El 6 de enero: la democracia al borde del abismo
El momento más oscuro de su anterior presidencia fue la insurrección del 6 de enero de 2021. Tras perder las elecciones, Trump promovió la narrativa del “robo electoral” sin pruebas, incitando a sus seguidores a asaltar el Capitolio mientras se certificaba la victoria de Joe Biden. El resultado: cinco muertos, más de 140 policías heridos y un símbolo democrático profanado.
Ese día, lejos de desescalar la violencia, Trump los llamó “patriotas”. El comité especial del Congreso lo responsabilizó directamente de incitar el intento de golpe. Un hecho que marcará para siempre la historia contemporánea de Estados Unidos.
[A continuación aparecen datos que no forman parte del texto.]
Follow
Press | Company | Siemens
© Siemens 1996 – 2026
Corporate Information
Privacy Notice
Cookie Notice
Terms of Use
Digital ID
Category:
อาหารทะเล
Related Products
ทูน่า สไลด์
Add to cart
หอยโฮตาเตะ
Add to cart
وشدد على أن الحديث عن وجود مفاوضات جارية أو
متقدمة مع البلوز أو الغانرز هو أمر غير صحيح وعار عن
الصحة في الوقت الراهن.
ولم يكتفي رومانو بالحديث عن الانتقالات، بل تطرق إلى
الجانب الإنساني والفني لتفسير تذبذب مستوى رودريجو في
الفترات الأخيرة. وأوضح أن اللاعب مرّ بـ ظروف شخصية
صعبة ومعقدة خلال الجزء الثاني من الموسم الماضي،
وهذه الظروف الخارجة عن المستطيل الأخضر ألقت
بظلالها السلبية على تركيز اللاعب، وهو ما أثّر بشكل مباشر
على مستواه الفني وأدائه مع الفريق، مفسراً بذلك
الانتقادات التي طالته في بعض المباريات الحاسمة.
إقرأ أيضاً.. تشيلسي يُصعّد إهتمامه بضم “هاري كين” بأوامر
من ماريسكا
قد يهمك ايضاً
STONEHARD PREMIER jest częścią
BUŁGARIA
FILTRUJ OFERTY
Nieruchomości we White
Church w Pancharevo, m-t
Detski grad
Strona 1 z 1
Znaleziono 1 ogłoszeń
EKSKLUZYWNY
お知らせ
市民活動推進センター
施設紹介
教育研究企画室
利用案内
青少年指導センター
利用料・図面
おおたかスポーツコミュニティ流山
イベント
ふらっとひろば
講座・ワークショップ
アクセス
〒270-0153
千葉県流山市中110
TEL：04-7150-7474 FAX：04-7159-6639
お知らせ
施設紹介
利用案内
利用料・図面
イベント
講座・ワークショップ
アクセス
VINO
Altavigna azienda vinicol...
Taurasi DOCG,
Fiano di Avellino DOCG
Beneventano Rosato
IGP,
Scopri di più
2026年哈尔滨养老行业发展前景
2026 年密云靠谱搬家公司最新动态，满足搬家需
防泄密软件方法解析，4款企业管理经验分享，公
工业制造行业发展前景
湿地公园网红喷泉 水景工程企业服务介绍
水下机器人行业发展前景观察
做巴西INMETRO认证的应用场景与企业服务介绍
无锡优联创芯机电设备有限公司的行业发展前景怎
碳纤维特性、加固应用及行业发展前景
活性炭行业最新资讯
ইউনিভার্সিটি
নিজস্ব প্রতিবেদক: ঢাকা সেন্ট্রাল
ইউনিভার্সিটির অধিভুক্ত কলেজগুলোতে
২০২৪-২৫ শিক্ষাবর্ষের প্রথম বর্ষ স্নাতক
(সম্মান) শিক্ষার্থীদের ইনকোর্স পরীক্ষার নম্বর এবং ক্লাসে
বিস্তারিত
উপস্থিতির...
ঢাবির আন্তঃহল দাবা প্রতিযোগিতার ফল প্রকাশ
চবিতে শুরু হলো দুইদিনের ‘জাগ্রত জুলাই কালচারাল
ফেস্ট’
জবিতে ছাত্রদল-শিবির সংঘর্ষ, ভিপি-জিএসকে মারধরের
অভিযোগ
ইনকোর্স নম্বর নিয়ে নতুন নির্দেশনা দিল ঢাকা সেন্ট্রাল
Vulgaridad como estilo de liderazgo
La grosería ha sido una constante en su retórica pública. En un mitin reciente, se jactó de que, gracias a sus aranceles, líderes extranjeros “están viniendo a besarme el c***”. Tal vulgaridad, lejos de ser un exabrupto aislado, refleja su estilo político: exhibicionista, narcisista, carente de respeto por el cargo que ocupa.
Frente a ese comportamiento, resuena con especial fuerza la sentencia de Calderón de la Barca: “Al rey la hacienda y la vida se ha de dar, pero la honra es patrimonio del alma, y el alma sólo es de Dios”. Aquellos que se han negado a rendirle pleitesía, a besarle el c***, son lamentablemente los que por su poder económico se lo han podido permitir, como el líder chino Xi Jinping.
Un síntoma del deterioro democrático
Más allá de sus escándalos individuales, Trump representa un fenómeno político más amplio: la erosión deliberada de los valores democráticos. Su estrategia se basa en la polarización, el resentimiento y la mentira como arma política. En vez de construir consensos, incendia el debate público. En lugar de fortalecer las instituciones, las somete a su voluntad personal. Su influencia ha transformado al Partido Republicano en una maquinaria de culto, más centrada en la lealtad a un hombre que en la defensa de ideas.
La democracia no muere de un día para otro. Se erosiona cuando se normaliza la falsedad, se tolera la impunidad y se acepta que la vulgaridad sustituya al liderazgo. En ese proceso, Trump no es solo protagonista: es catalizador.